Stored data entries
────────

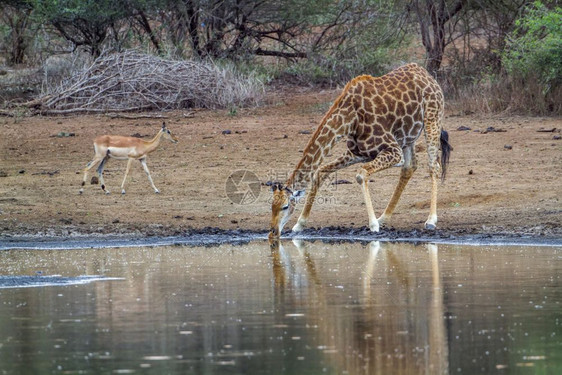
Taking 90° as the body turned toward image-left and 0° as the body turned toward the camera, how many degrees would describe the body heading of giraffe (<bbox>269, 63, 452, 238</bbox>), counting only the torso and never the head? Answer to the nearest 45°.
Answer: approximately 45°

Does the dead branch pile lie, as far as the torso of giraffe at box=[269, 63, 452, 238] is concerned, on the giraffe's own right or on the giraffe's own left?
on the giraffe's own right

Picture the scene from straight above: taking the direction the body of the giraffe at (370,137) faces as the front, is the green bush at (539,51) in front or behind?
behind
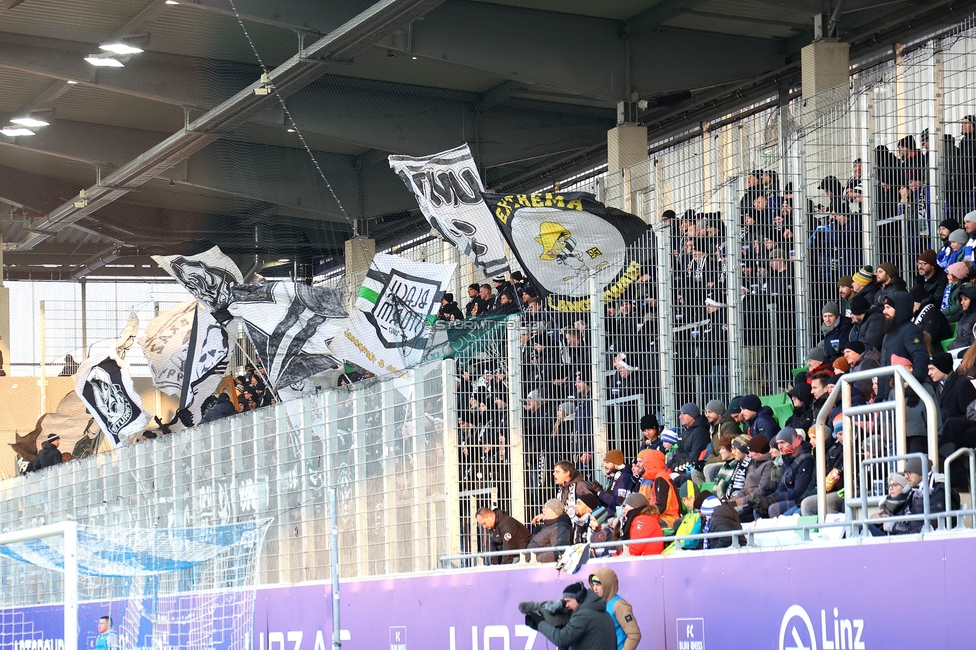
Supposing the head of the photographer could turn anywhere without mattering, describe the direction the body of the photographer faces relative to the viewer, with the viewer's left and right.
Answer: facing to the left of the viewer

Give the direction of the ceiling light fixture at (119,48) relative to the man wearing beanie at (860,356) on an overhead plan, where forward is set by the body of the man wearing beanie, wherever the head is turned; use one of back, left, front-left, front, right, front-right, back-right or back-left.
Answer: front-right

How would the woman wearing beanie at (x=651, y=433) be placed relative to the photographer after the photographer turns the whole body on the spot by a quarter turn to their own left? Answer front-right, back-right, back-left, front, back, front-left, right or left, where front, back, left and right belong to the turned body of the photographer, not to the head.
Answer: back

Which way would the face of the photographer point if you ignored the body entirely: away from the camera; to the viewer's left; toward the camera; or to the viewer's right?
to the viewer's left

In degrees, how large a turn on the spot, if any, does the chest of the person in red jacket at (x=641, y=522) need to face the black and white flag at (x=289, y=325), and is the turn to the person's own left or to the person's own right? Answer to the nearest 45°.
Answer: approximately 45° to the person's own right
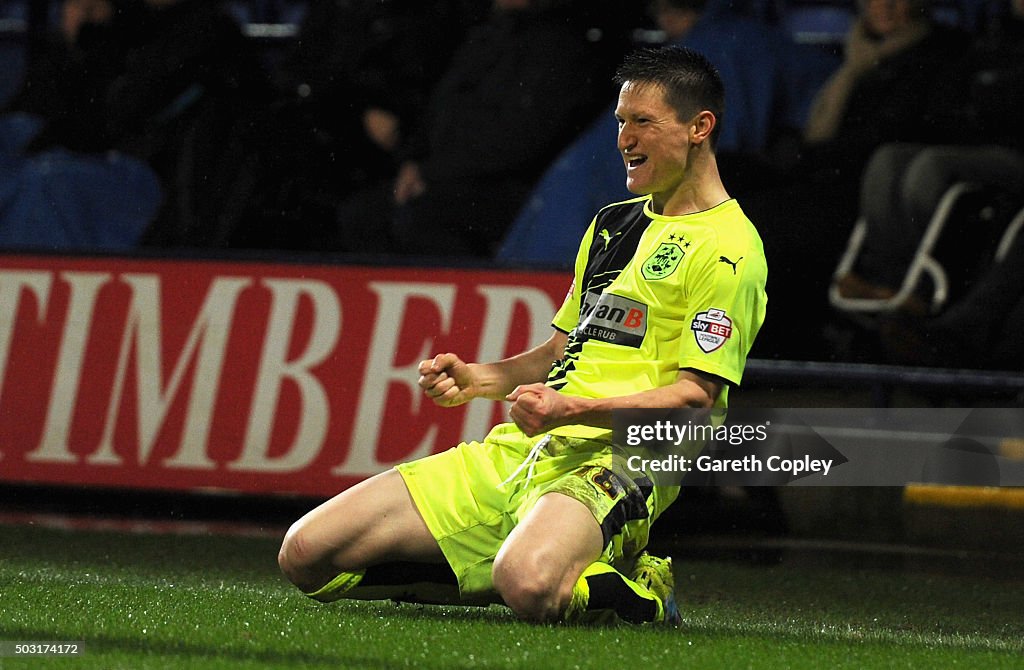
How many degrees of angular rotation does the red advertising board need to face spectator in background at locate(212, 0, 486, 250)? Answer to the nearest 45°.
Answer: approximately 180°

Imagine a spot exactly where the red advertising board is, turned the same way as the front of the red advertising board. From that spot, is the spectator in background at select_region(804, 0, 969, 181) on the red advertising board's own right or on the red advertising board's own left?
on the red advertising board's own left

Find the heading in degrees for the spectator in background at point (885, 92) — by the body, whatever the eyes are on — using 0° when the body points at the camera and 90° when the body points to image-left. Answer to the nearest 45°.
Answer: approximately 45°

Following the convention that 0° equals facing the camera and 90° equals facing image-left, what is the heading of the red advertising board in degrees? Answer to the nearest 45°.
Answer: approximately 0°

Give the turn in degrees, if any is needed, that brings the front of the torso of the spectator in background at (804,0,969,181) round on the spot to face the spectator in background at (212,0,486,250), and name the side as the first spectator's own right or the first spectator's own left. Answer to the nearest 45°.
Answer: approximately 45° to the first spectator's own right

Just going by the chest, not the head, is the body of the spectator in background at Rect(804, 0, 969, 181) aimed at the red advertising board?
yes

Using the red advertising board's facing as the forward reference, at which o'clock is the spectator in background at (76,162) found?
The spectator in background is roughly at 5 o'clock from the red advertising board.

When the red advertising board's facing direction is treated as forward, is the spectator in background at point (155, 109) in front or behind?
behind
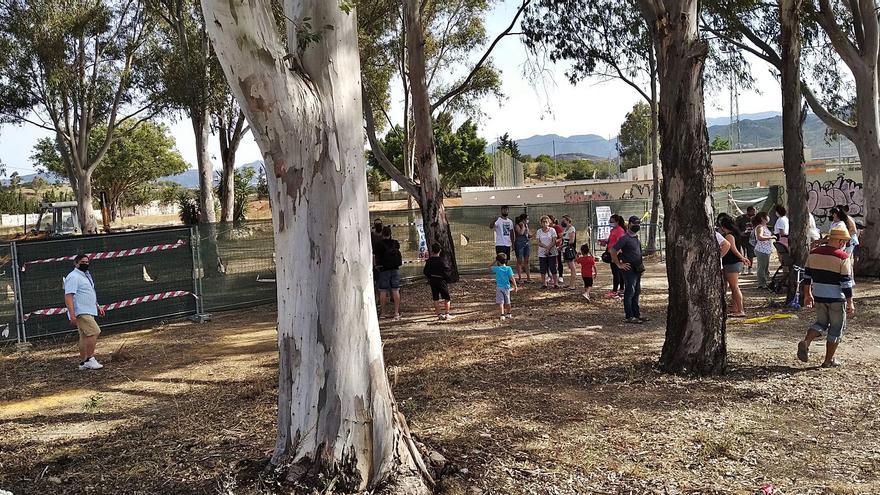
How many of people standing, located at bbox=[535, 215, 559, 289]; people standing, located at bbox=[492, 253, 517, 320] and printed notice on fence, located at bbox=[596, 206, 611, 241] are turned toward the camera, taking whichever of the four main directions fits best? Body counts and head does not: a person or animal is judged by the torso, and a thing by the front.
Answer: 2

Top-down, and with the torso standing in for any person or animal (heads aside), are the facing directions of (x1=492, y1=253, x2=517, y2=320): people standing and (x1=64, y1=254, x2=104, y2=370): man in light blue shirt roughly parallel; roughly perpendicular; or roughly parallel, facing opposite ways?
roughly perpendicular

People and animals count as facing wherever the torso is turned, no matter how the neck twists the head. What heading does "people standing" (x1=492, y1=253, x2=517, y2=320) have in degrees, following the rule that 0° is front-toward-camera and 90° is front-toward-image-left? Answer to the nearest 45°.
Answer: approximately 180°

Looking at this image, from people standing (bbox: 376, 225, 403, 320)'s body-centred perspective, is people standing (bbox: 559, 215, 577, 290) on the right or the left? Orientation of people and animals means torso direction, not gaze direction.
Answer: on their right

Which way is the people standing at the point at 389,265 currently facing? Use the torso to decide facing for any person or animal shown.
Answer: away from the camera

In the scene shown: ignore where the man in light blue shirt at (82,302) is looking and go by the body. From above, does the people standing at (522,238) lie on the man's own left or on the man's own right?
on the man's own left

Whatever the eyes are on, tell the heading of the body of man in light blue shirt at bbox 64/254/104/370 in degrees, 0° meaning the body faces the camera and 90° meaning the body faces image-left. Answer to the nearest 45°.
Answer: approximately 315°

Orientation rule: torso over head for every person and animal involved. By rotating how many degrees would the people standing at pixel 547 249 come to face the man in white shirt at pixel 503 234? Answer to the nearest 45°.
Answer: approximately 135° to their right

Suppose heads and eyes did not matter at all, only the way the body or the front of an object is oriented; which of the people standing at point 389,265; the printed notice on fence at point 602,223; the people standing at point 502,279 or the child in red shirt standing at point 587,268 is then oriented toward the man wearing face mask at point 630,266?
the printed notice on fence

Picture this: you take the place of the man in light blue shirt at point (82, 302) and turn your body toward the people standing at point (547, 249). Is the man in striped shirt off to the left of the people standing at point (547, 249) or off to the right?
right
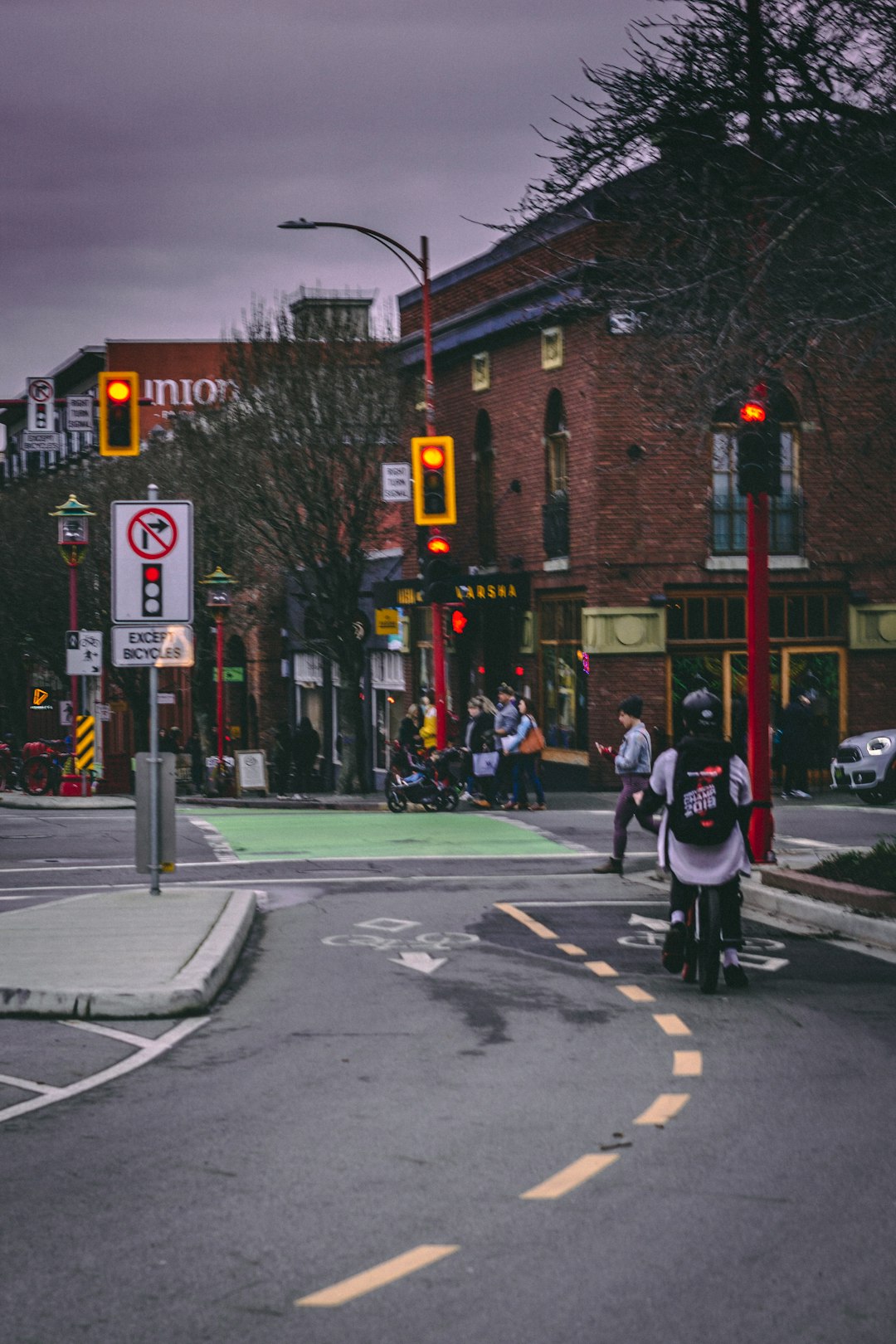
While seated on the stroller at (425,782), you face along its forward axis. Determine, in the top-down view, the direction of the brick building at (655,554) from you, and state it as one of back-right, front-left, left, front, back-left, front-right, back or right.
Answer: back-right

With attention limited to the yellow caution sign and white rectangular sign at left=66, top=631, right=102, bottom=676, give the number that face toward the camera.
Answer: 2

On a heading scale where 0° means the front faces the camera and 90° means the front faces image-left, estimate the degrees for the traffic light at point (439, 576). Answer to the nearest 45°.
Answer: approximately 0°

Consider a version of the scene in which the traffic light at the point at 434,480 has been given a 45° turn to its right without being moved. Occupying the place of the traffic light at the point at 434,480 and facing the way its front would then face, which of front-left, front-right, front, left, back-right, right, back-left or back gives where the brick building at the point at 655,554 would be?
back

────────

» Action item:
Write out all the items again with "beanie" swapped for "knit cap" and everything else left as it is. Don't include the pictures.

» Answer section:
Taking 90° as the body turned toward image-left and 0° as the body turned toward the camera, how many degrees would describe the body heading of giraffe (<bbox>269, 63, 452, 238</bbox>), counting only the torso and never the head? Answer to the nearest 45°.
Answer: approximately 45°

Does the dead branch pile lie, as far as the torso of giraffe at box=[269, 63, 452, 238] is concerned, on the giraffe's own right or on the giraffe's own left?
on the giraffe's own right

Picture the scene from straight above: taking the direction the body of the giraffe at (370,137) faces as the front, is the green bush at (539,51) in front or behind?
behind
Supposing the head of the photographer could turn anywhere without mattering, describe the direction the body of the photographer faces relative to the viewer, with the viewer's left and right.
Answer: facing to the left of the viewer

Give the direction of the ceiling light fixture at (119,48) relative to the man wearing knit cap at (860,356) on an overhead plan, where forward is set by the body of the man wearing knit cap, wherever the head is turned; use one of back, left, front-left, front, right, front-right, back-right or back-left.
Answer: front-right

How would the woman wearing knit cap at (x=651, y=433) be placed relative to the photographer after the photographer turns the whole body on the spot by a quarter turn to their own left? Answer front-right, back-right, back-left, front, back, front-left, right or left, where front, back, left and right belong to the turned body of the photographer, not to the head.
Answer: back

Which way would the face of the photographer point if you ignored the body entirely: away from the camera; to the viewer's left; toward the camera; or to the viewer's right?
to the viewer's left

In degrees, how large a turn on the spot, if any, does the chest of the person in red jacket at (x=641, y=522) need to face the black and white flag at (x=289, y=325), and is the turn to the person's own left or to the person's own right? Answer to the nearest 45°.
Answer: approximately 45° to the person's own right
How many degrees of angular rotation does the red advertising board need to face spectator in background at locate(212, 0, 486, 250)? Answer to the nearest 45°.
Answer: approximately 180°

Imagine a spot exactly where the red advertising board is, turned the same way as the front of the red advertising board. From that spot, is the spectator in background at select_region(804, 0, 969, 181) on the red advertising board's own right or on the red advertising board's own left?
on the red advertising board's own left

Find the heading in degrees for the spectator in background at point (885, 92) — by the body, whatever the eyes are on — using 0° when the body points at the camera and 90° when the body points to image-left. Answer to the nearest 45°.
Answer: approximately 45°

Following the convention that 0° equals facing the camera and 90° equals facing image-left, what is the heading of the red advertising board in degrees? Answer to the nearest 45°.
Answer: approximately 0°

Give the turn in degrees, if any is needed, that brings the front of the torso of the spectator in background at (804,0,969,181) round on the spot to face the spectator in background at (212,0,486,250), and name the side as the first spectator's own right or the first spectator's own left. Answer to the nearest 45°.
Answer: approximately 45° to the first spectator's own right

Just going by the chest, not the head, is the body of the spectator in background at Rect(804, 0, 969, 181) aimed at the red advertising board?
yes

Using the red advertising board's facing as the forward reference, at which o'clock is the spectator in background at (76,162) found?
The spectator in background is roughly at 5 o'clock from the red advertising board.

When the red advertising board's facing direction is treated as forward, is the spectator in background at point (155, 109) in front or behind?
behind
How many of people standing, located at bbox=[535, 215, 559, 289]; people standing, located at bbox=[492, 253, 517, 320] and printed notice on fence, located at bbox=[596, 206, 611, 241] are turned toward the camera, taking whichever of the four main directions fits best? Body counts and head does not: a person or animal is judged by the torso, and a thing by the front.
Answer: 2

Top-down, and with the torso standing in for any person or animal (heads aside), are the facing directions of (x1=492, y1=253, x2=517, y2=320): people standing and (x1=64, y1=254, x2=104, y2=370): man in light blue shirt roughly parallel; roughly perpendicular; or roughly parallel, facing opposite ways?
roughly perpendicular

People and animals count as facing wherever the torso is turned, no matter how the neck twists the head. What heading does "people standing" (x1=492, y1=253, x2=517, y2=320) have in degrees, following the rule that 0° is front-toward-camera and 90° is front-toward-image-left? Answer to the nearest 45°.
Answer: approximately 180°

Looking at this image, from people standing (bbox: 376, 225, 403, 320)'s body-centred perspective, is people standing (bbox: 559, 215, 577, 290) on the right or the left? Orientation of people and animals means torso direction, not gaze direction.
Answer: on their right

Which way is the people standing at the point at 389,265 currently facing? Use the torso to decide facing for any person or animal shown.
Answer: away from the camera

In the scene shown: ignore where the man in light blue shirt at (82,302) is looking and go by the body. From above, does the people standing at (522,238) lie on the man's own left or on the man's own right?
on the man's own left

Whatever the eyes are on, tell the heading of the body of man in light blue shirt at bbox 64/254/104/370 in degrees, 0° meaning the body faces the camera and 90° meaning the body faces image-left. Answer to the nearest 45°.
Answer: approximately 315°

Orientation rule: torso over head for every person and animal involved. By rotating how many degrees would the people standing at pixel 547 249 come to face the man in white shirt at pixel 503 234? Answer to the nearest 45°.
Answer: approximately 135° to their right

Suppose heads and eyes did not matter at all, only the way the body or the front of an object is oriented; which of the people standing at point 389,265; the printed notice on fence at point 602,223; the people standing at point 502,279 or the child in red shirt standing at point 587,268 is then oriented toward the man wearing face mask at point 630,266?
the printed notice on fence

Picture this: you take the place of the man in light blue shirt at point (82, 302) and turn your body toward the people standing at point (547, 249). Is the man in striped shirt off to the left of the people standing at point (547, 249) or off to the right?
right
While seated on the stroller at (425,782), you face along its forward axis. Determine, in the top-down view, the direction of the brick building at (655,554) from you, and state it as one of back-right, front-left, left, front, back-left, front-right, back or right.
Answer: back-right

With attention limited to the yellow caution sign and white rectangular sign at left=66, top=631, right=102, bottom=676, give the number that face toward the camera.
Answer: 2

On a heading scale where 0° means the front faces the camera and 90° means the front faces image-left, estimate the degrees for the traffic light at point (439, 576). Answer to the nearest 45°.
Answer: approximately 0°

Consider a version of the scene in which the traffic light at the point at 434,480 has been given a 45° turn to its right without being moved. Occupying the place of the traffic light at the point at 434,480 and facing the way its front would then face, which of front-left, front-right, front, left, back-right, right, back-left or back gives where the brick building at the point at 655,554 would be?
back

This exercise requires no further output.